ISLAMABAD: Prime Minister Imran Khan’s global appeal for relief to the poor countries began to bear fruit, nations belonging to the G20 group of leading economies have once again extended relief for debt payments owed to them by some of the world’s poorest countries.
A statement issued after the meeting of G20 finance ministers and central bank governors said, “We have agreed to extend the Debt Service Suspension Initiative (DSSI) for six months, gradually resolving the credit risks in the light of persistent liquidity pressures.”
In its final statement after the meeting, the group said the extension would be until June 30 next year, and it could be further extended until the end of 2021 when the IMF and World Bank meet next spring.
“In light of the continued liquidity pressure, while progressively addressing debt vulnerabilities, we agreed to extend the DSSI by six months,” the statement said.
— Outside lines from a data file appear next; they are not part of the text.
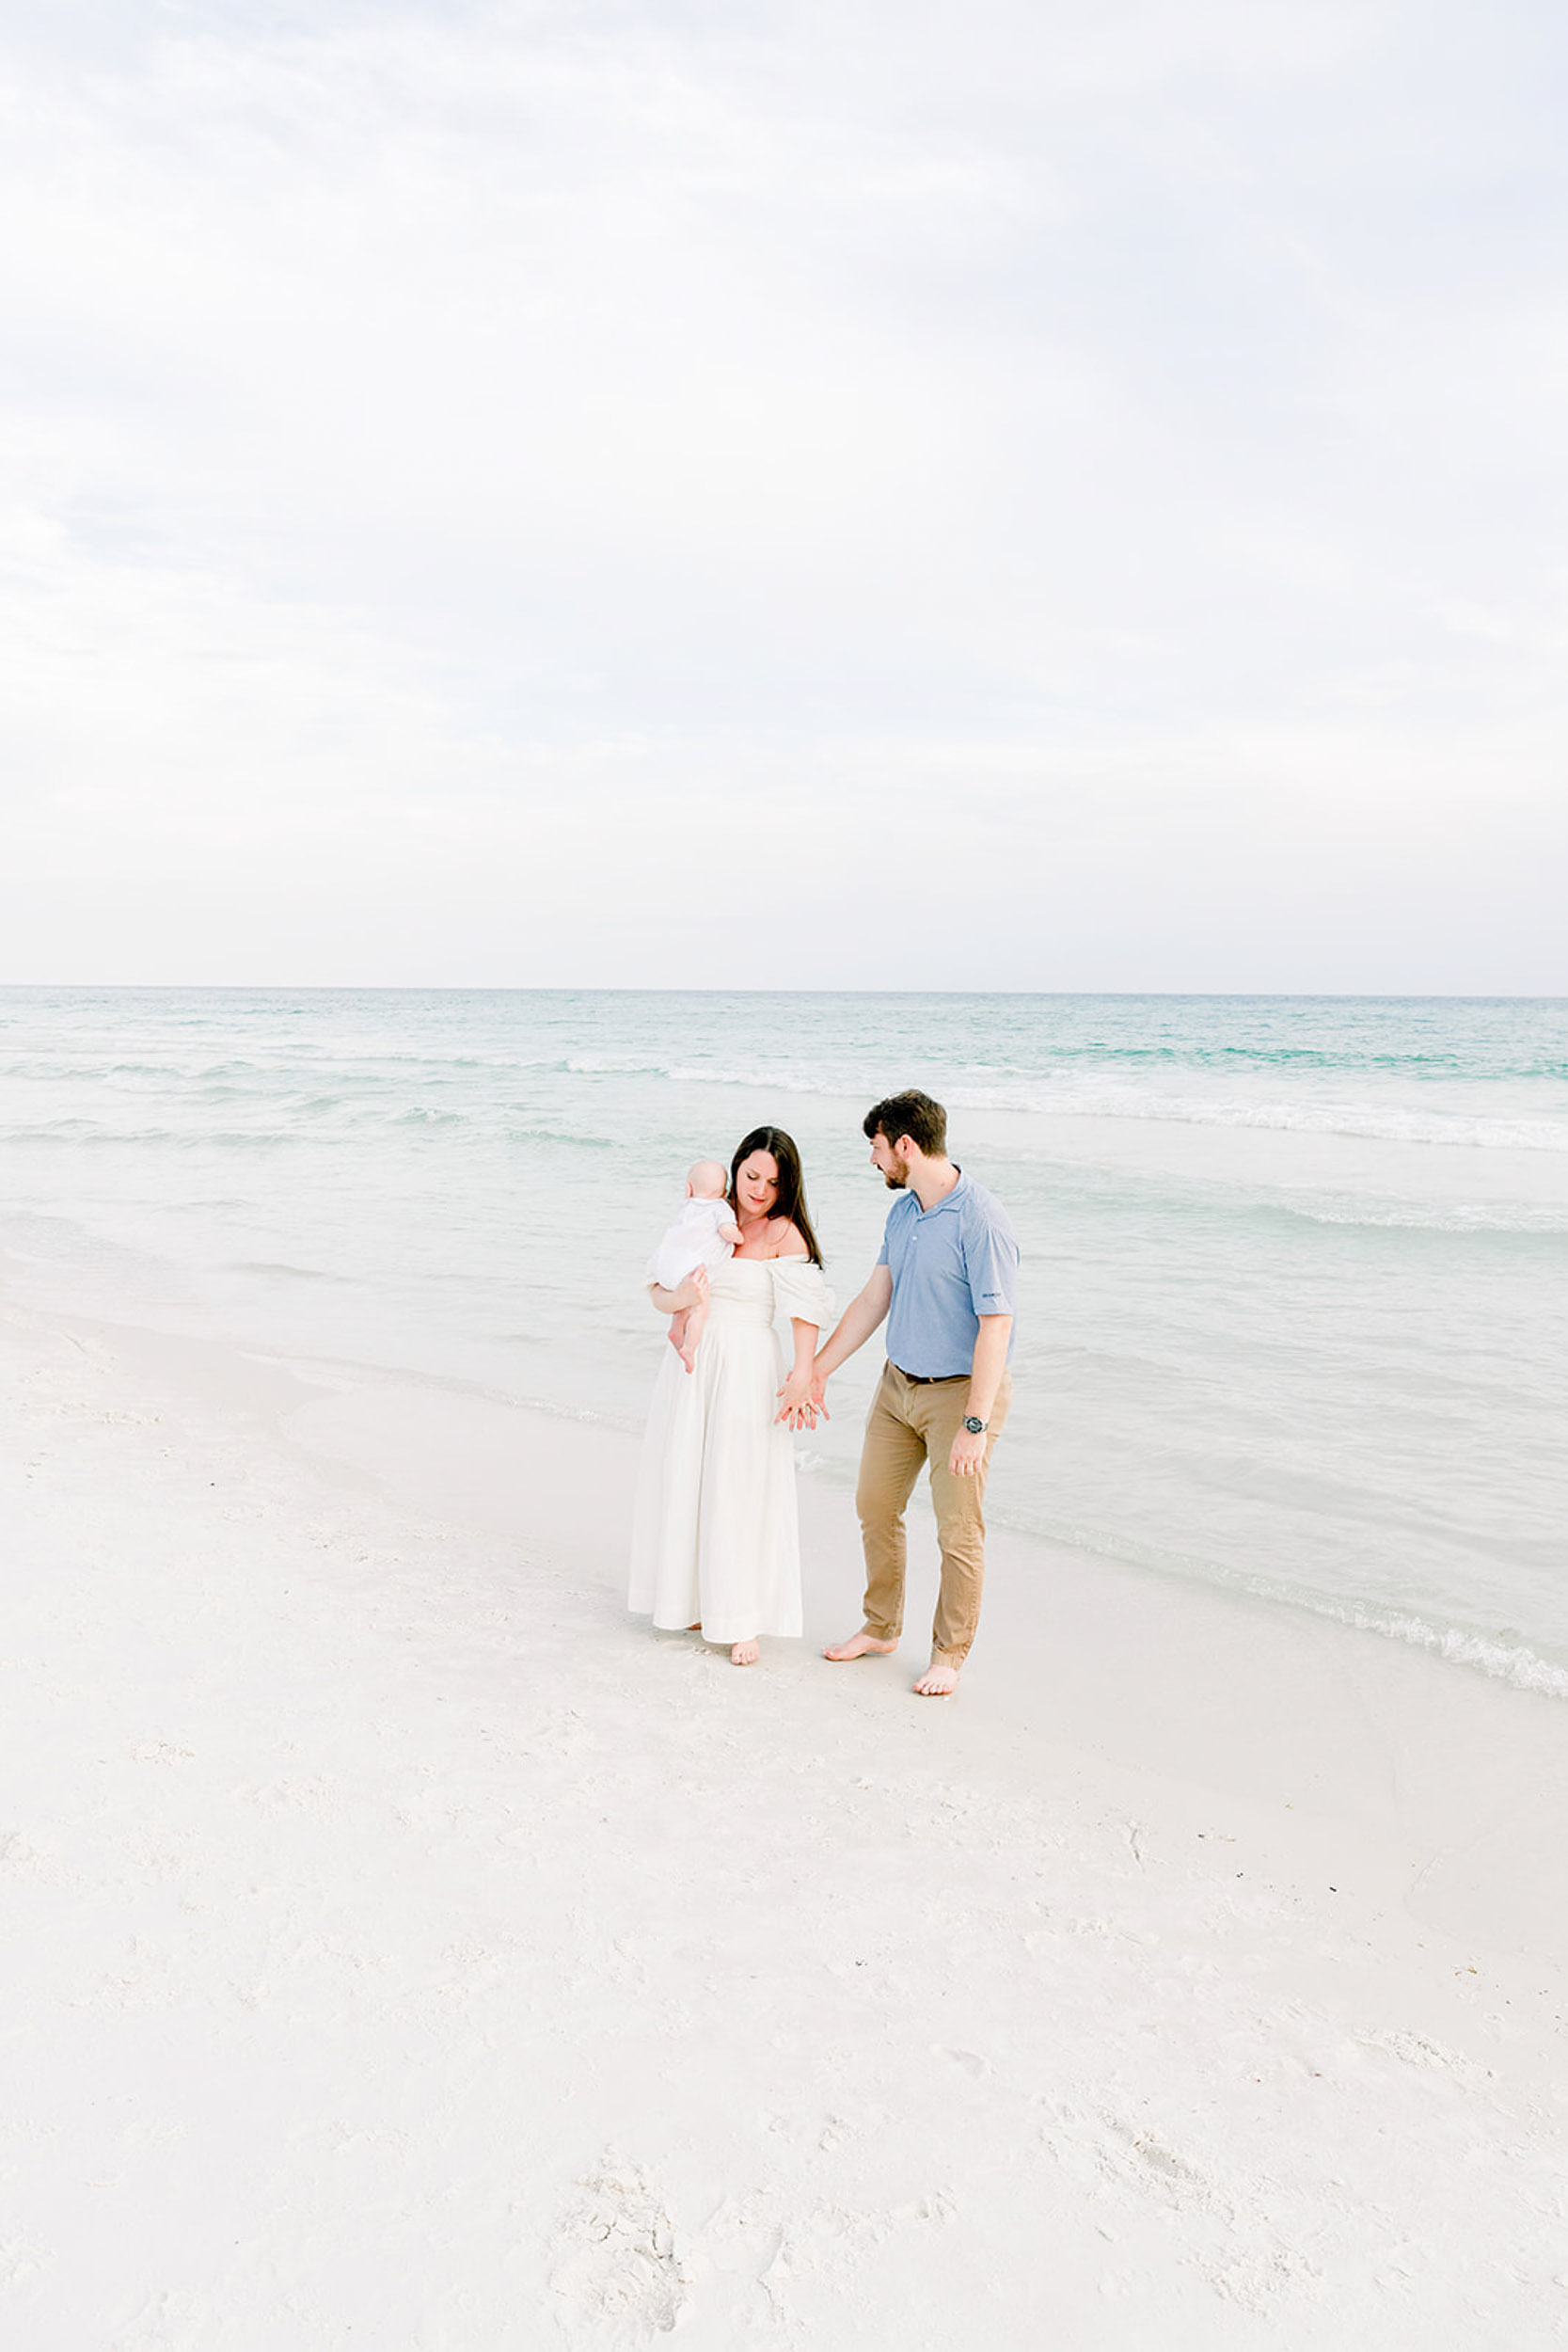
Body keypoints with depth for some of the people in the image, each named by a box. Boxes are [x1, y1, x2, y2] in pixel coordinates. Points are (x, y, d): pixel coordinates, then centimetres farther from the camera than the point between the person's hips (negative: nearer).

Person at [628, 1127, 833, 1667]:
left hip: (748, 1366, -5)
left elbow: (805, 1307, -17)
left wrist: (803, 1371, -30)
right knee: (684, 1481, 11)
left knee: (740, 1490, -2)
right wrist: (681, 1297, -16)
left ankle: (742, 1621, 9)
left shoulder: (785, 1233, -6)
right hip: (691, 1361, 5)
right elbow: (658, 1293, 7)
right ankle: (693, 1599, 28)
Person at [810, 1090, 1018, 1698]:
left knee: (959, 1532, 2)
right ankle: (880, 1628, 33)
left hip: (961, 1391, -8)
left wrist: (975, 1424, -25)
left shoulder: (980, 1221, -21)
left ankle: (949, 1654, 19)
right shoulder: (902, 1211, 5)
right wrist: (819, 1369, 13)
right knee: (875, 1507, 15)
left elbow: (996, 1326, -23)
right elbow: (874, 1299, 12)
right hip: (898, 1382, 8)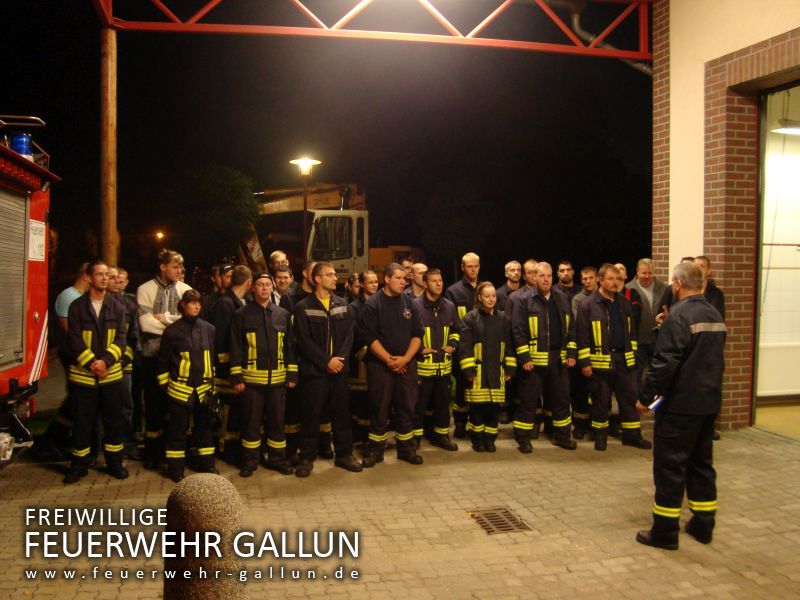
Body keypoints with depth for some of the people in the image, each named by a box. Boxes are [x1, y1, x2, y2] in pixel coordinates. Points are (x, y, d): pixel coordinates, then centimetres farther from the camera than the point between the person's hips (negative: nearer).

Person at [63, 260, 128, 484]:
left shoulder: (116, 307, 6)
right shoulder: (77, 307, 0)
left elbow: (120, 338, -1)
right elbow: (74, 340, -6)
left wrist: (105, 361, -16)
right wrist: (92, 363, -16)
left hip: (111, 374, 2)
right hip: (83, 374, -2)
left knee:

The group also agreed “to examine by the time of the 2021 spring meetings if the economic and financial situation requires to extend further the DSSI by another 6 months,” the statement added.
The announcement comes after campaigners and the World Bank called for the debt suspension initiative to be extended through the end of 2021.
According to source, Saudi Arabia is leading the way in providing debt relief. Pakistan was approved under the initiative and $1.8 billion of its external debt service payments falling due till December were rescheduled under it. Pakistan will get relief only on repayment of cheap loans.
Sources further said that the expensive loans will be repaid as per schedule so that interest rates do not go up, while getting major debt relief will reduce the pressure on external payments for Pakistan.
The 20 most industrialised nations had pledged in April to suspend debt service from the world’s most vulnerable countries through the end of the year as they faced a sharp economic contraction caused by the pandemic.
The suspension of more than $14 billion in debt payments had been due to expire at the end of the year.